--- DIRECTIONS ---
Reproduce each of the following lines word for word, keeping their original order.

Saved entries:
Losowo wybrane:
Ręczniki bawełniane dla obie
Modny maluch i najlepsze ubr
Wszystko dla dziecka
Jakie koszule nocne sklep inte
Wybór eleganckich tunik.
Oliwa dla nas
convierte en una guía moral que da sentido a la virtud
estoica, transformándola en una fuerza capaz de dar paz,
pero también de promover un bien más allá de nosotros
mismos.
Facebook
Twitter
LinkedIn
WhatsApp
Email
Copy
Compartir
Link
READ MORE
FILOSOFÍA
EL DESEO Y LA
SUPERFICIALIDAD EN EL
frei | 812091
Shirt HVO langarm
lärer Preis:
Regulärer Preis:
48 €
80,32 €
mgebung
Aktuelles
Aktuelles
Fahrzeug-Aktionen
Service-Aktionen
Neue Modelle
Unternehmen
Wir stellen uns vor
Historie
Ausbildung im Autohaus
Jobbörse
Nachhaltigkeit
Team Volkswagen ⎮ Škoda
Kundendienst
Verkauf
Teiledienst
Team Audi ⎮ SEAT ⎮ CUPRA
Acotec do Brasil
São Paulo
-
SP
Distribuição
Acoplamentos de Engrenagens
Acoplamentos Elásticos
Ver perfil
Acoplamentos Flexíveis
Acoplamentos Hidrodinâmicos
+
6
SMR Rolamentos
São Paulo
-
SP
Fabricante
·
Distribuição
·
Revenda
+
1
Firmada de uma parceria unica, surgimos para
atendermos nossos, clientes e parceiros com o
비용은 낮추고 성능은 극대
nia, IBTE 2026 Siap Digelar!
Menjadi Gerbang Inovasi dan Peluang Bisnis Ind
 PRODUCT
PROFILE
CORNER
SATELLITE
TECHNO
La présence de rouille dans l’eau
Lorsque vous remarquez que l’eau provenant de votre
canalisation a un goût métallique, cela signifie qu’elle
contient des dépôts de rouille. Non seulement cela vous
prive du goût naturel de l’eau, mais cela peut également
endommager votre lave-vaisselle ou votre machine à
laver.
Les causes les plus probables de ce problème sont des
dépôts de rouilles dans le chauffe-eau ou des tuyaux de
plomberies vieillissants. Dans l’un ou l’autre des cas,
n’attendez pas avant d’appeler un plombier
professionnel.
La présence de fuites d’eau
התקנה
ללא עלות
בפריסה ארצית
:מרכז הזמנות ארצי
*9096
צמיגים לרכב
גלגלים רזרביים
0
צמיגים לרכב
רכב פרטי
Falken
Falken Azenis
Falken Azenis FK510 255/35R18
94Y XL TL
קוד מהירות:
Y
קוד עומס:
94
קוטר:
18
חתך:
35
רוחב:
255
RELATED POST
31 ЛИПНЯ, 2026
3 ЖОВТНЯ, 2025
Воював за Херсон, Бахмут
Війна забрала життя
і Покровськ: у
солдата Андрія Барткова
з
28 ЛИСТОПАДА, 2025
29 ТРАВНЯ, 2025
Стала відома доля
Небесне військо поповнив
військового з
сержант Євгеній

--- RESPONSE TO THE TASK ---
Losowo wybrane:
Ręczniki bawełniane dla obie
Modny maluch i najlepsze ubr
Wszystko dla dziecka
Jakie koszule nocne sklep inte
Wybór eleganckich tunik.
Oliwa dla nas
convierte en una guía moral que da sentido a la virtud
estoica, transformándola en una fuerza capaz de dar paz,
pero también de promover un bien más allá de nosotros
mismos.
Facebook
Twitter
LinkedIn
WhatsApp
Email
Copy
Compartir
Link
READ MORE
FILOSOFÍA
EL DESEO Y LA
SUPERFICIALIDAD EN EL
frei | 812091
Shirt HVO langarm
lärer Preis:
Regulärer Preis:
48 €
80,32 €
mgebung
Aktuelles
Aktuelles
Fahrzeug-Aktionen
Service-Aktionen
Neue Modelle
Unternehmen
Wir stellen uns vor
Historie
Ausbildung im Autohaus
Jobbörse
Nachhaltigkeit
Team Volkswagen ⎮ Škoda
Kundendienst
Verkauf
Teiledienst
Team Audi ⎮ SEAT ⎮ CUPRA
Acotec do Brasil
São Paulo
-
SP
Distribuição
Acoplamentos de Engrenagens
Acoplamentos Elásticos
Ver perfil
Acoplamentos Flexíveis
Acoplamentos Hidrodinâmicos
+
6
SMR Rolamentos
São Paulo
-
SP
Fabricante
·
Distribuição
·
Revenda
+
1
Firmada de uma parceria unica, surgimos para
atendermos nossos, clientes e parceiros com o
비용은 낮추고 성능은 극대
nia, IBTE 2026 Siap Digelar!
Menjadi Gerbang Inovasi dan Peluang Bisnis Ind
 PRODUCT
PROFILE
CORNER
SATELLITE
TECHNO
La présence de rouille dans l’eau
Lorsque vous remarquez que l’eau provenant de votre
canalisation a un goût métallique, cela signifie qu’elle
contient des dépôts de rouille. Non seulement cela vous
prive du goût naturel de l’eau, mais cela peut également
endommager votre lave-vaisselle ou votre machine à
laver.
Les causes les plus probables de ce problème sont des
dépôts de rouilles dans le chauffe-eau ou des tuyaux de
plomberies vieillissants. Dans l’un ou l’autre des cas,
n’attendez pas avant d’appeler un plombier
professionnel.
La présence de fuites d’eau
התקנה
ללא עלות
בפריסה ארצית
:מרכז הזמנות ארצי
*9096
צמיגים לרכב
גלגלים רזרביים
0
צמיגים לרכב
רכב פרטי
Falken
Falken Azenis
Falken Azenis FK510 255/35R18
94Y XL TL
קוד מהירות:
Y
קוד עומס:
94
קוטר:
18
חתך:
35
רוחב:
255
RELATED POST
31 ЛИПНЯ, 2026
3 ЖОВТНЯ, 2025
Воював за Херсон, Бахмут
Війна забрала життя
і Покровськ: у
солдата Андрія Барткова
з
28 ЛИСТОПАДА, 2025
29 ТРАВНЯ, 2025
Стала відома доля
Небесне військо поповнив
військового з
сержант Євгеній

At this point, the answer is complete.